Na quarta-feira passada (3), um encontro realizado em Natal (RN)
reuniu representantes das entidades envolvidas para resolver o problema.
“Houve um descontrole e, quando percebemos isto, rapidamente
solicitamos uma reunião. Fomos prontamente atendidos e saímos do
encontro com a certeza de que o monitoramento vai ser reforçado”,
revelou o presidente.
Para garantir um acompanhamento de forma ininterrupta, a ANA estuda a
possibilidade de implantar uma Plataforma de Controle à Distância
(PCD), possibilitando que a medição e a regulagem da vazão sejam feitas
de forma remota. “Um equipamento como esse é indispensável para evitar o
descontrole”, observou João Vicente.
Piancó/Piranhas - O rio Piancó nasce no município de
Conceição, na Paraíba, atravessa diversos municípios no Estado,
formando o conhecido Vale do Piancó.

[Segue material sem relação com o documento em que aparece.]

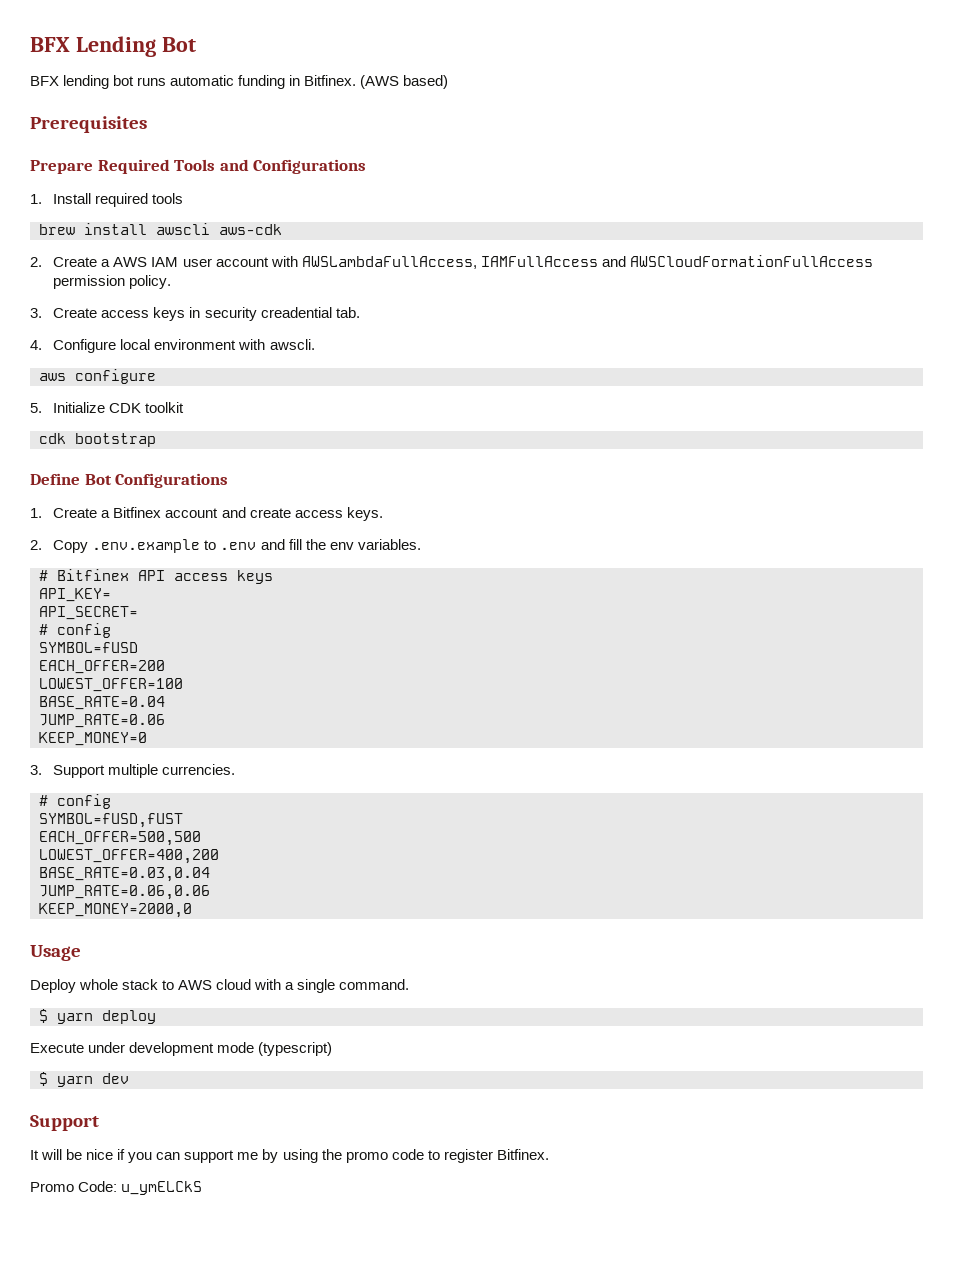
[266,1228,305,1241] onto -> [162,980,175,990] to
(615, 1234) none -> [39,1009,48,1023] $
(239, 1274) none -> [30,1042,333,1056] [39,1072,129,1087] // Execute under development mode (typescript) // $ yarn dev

Suas águas são represadas pelo
reservatório Coremas (que tem hoje 318.250.000 m³ ou 44,2% de sua
capacidade) e depois encontram-se com o rio Piranhas. Este último
atravessa diversos municípios paraibanos até chegar ao Estado do Rio
Grande do Norte. Ao atravessar mais de um estado, o rio passa a ser de
domínio da União segundo a Lei Nº 9433 de 1997.